[Collected data entries]
---*---

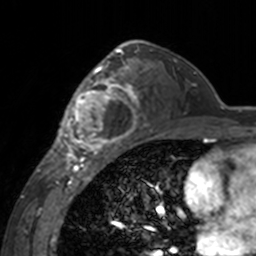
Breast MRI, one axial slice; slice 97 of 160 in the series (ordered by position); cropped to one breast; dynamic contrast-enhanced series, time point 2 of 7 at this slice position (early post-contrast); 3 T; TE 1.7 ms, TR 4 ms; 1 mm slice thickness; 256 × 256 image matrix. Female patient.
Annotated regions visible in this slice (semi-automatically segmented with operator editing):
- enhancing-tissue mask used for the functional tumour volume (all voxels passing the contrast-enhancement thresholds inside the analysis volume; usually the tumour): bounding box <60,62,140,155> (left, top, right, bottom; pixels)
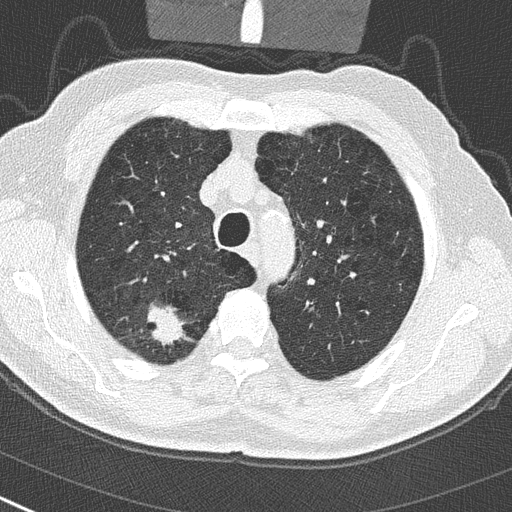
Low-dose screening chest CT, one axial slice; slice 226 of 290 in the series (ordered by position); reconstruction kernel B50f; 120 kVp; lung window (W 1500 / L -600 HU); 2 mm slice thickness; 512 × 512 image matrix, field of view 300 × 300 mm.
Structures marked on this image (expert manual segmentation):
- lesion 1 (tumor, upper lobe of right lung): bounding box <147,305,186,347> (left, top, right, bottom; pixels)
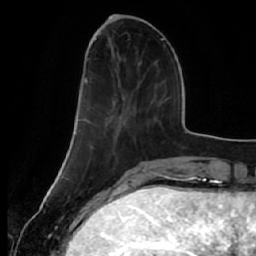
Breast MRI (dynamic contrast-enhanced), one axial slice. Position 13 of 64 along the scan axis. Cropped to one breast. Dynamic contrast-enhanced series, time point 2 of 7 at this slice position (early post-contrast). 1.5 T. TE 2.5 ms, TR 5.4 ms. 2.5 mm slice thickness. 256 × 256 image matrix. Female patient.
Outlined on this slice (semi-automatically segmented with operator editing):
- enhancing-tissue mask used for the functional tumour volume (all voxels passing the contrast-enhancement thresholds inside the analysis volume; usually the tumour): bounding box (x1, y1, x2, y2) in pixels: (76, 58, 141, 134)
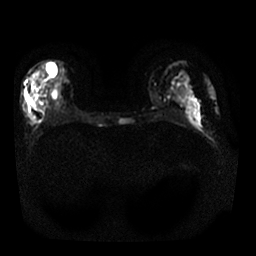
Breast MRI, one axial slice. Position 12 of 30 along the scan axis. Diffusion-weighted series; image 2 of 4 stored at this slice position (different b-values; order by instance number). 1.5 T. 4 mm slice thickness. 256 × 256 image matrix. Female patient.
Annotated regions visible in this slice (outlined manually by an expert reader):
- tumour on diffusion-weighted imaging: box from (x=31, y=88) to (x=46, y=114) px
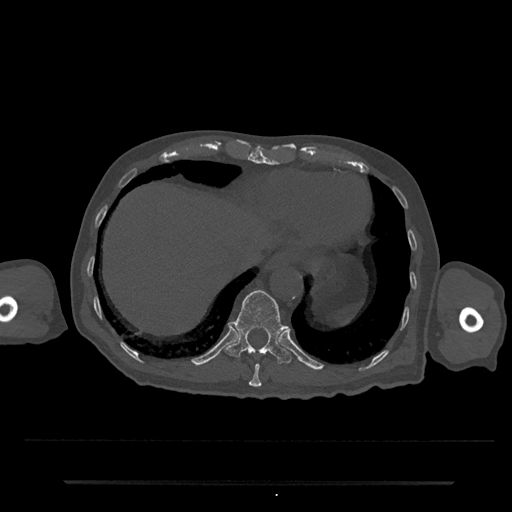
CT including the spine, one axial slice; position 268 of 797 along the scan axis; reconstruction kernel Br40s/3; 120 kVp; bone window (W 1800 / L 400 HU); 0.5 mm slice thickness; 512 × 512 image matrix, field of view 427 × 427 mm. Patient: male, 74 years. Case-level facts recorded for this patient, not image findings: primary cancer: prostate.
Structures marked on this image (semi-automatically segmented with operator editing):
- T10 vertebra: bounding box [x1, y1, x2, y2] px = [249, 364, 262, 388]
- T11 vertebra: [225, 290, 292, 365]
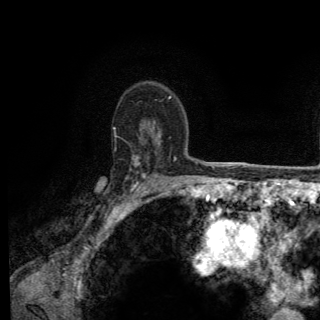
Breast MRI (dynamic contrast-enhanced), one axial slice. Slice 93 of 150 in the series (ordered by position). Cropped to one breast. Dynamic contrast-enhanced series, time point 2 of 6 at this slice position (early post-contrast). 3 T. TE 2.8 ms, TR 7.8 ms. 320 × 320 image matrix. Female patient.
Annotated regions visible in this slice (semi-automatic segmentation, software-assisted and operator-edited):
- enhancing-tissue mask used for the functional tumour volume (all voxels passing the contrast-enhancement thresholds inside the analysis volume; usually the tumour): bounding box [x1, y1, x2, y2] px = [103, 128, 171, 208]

---*---

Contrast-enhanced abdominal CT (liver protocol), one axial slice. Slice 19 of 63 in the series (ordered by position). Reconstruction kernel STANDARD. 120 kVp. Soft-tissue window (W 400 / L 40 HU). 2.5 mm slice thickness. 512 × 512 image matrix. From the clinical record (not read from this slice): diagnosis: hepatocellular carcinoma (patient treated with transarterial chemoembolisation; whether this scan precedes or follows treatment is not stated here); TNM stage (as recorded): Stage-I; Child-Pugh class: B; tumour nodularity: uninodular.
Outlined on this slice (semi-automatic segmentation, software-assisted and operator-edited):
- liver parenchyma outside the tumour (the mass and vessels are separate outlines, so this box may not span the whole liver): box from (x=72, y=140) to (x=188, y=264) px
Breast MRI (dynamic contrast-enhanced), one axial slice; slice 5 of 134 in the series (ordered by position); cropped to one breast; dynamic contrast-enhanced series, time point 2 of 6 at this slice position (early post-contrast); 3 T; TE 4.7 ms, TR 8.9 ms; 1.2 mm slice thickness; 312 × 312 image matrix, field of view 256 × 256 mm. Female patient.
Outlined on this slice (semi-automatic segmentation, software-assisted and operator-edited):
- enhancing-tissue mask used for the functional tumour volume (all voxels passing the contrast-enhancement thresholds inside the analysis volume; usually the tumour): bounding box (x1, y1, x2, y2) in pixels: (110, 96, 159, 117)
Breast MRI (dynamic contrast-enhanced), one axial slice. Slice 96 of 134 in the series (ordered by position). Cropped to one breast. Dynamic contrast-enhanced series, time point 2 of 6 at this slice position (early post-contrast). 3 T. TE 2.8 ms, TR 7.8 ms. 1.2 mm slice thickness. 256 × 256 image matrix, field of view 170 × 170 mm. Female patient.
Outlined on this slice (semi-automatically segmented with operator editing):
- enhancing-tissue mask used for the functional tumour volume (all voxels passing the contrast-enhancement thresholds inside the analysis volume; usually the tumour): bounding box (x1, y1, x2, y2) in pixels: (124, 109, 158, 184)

---*---

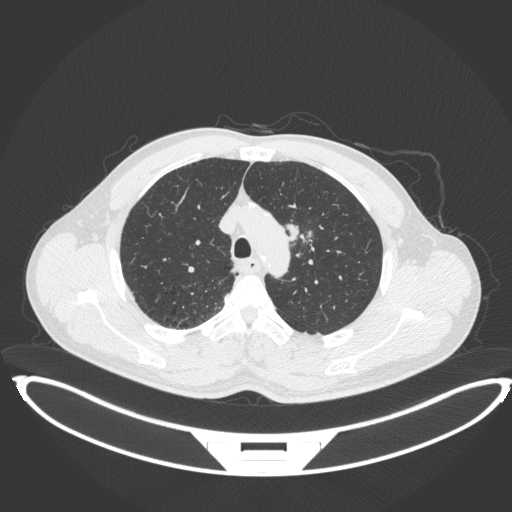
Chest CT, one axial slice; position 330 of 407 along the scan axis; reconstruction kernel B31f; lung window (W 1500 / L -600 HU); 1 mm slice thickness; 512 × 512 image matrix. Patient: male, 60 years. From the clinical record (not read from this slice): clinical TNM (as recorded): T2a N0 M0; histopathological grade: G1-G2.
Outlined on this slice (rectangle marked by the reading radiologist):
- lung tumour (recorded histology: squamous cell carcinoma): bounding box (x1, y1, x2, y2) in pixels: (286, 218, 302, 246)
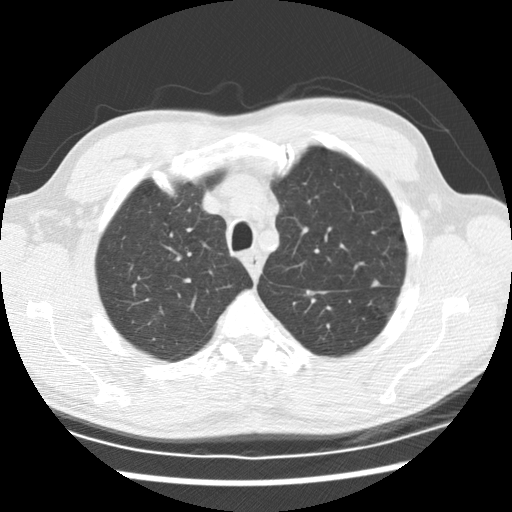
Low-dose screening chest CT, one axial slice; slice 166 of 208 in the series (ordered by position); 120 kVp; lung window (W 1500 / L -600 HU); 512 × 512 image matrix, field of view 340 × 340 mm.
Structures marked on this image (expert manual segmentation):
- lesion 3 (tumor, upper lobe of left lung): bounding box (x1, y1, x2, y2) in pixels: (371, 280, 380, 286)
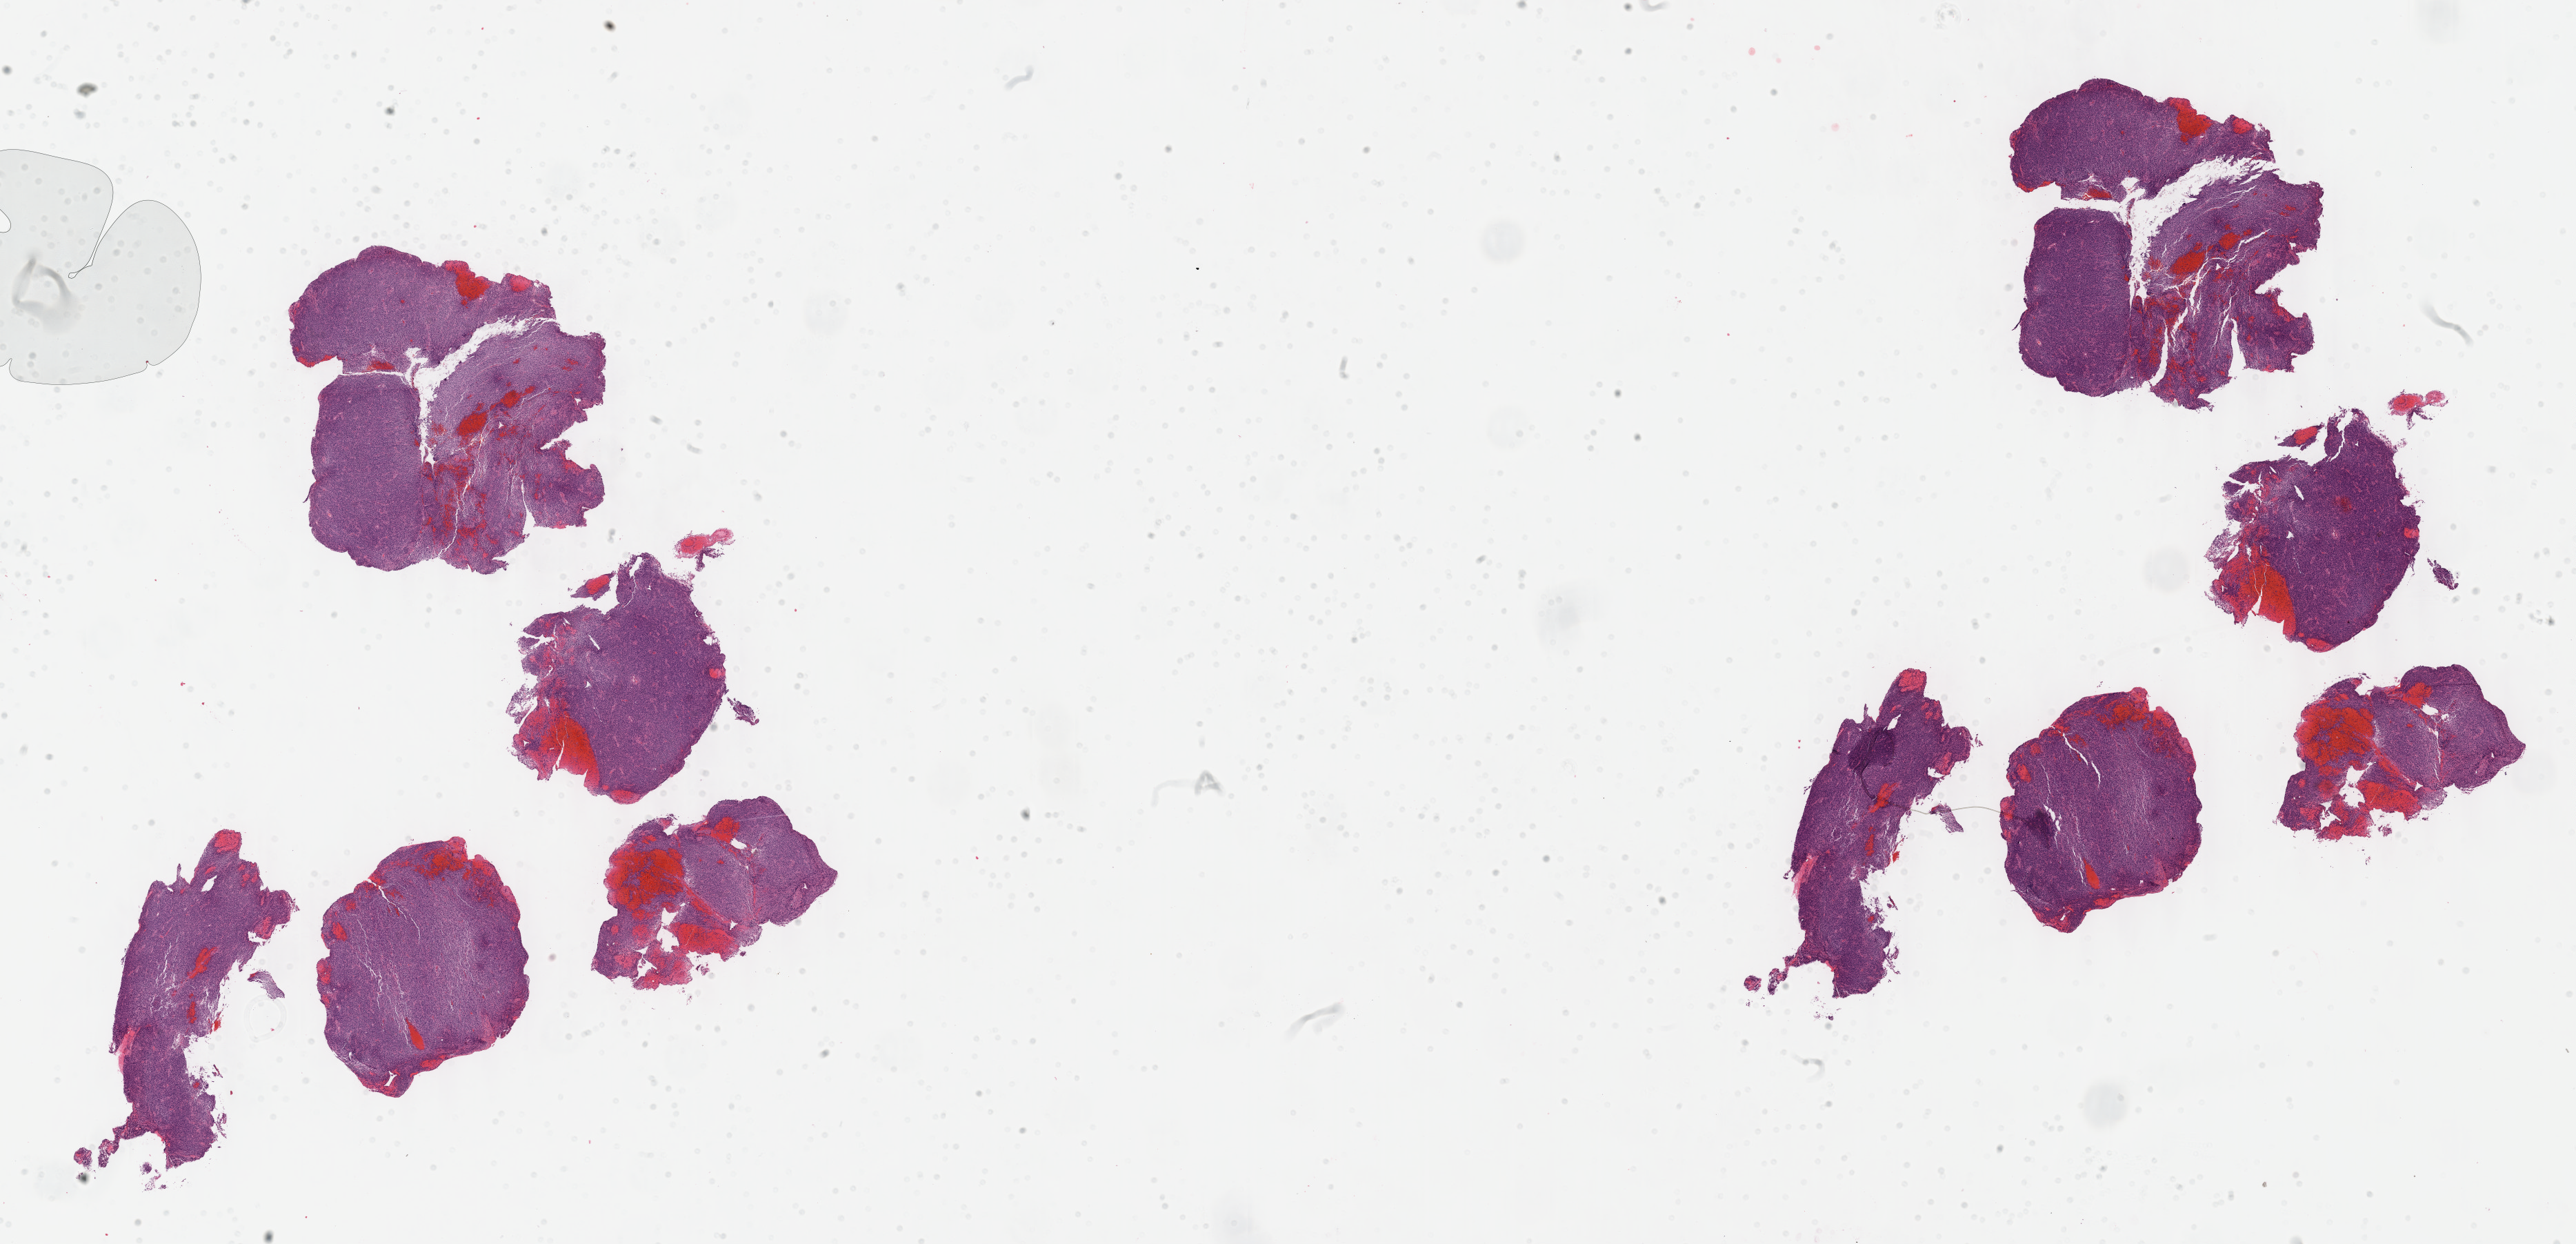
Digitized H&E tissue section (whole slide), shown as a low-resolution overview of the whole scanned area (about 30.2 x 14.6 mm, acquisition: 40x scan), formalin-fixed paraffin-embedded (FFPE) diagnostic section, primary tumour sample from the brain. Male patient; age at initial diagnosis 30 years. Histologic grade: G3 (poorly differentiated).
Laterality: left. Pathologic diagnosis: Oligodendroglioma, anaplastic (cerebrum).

---*---

• BRIEF: Restate word for word the lines of the data above that begin at the line with "- T11 vertebra: [225, 290, 292, 365]" and end at the line with "128, 171, 208]", keeping both ends and dropping every picture.

• EXERCISE OUTPUT:
- T11 vertebra: [225, 290, 292, 365]
Breast MRI (dynamic contrast-enhanced), one axial slice. Slice 93 of 150 in the series (ordered by position). Cropped to one breast. Dynamic contrast-enhanced series, time point 2 of 6 at this slice position (early post-contrast). 3 T. TE 2.8 ms, TR 7.8 ms. 320 × 320 image matrix. Female patient.
Annotated regions visible in this slice (semi-automatic segmentation, software-assisted and operator-edited):
- enhancing-tissue mask used for the functional tumour volume (all voxels passing the contrast-enhancement thresholds inside the analysis volume; usually the tumour): bounding box [x1, y1, x2, y2] px = [103, 128, 171, 208]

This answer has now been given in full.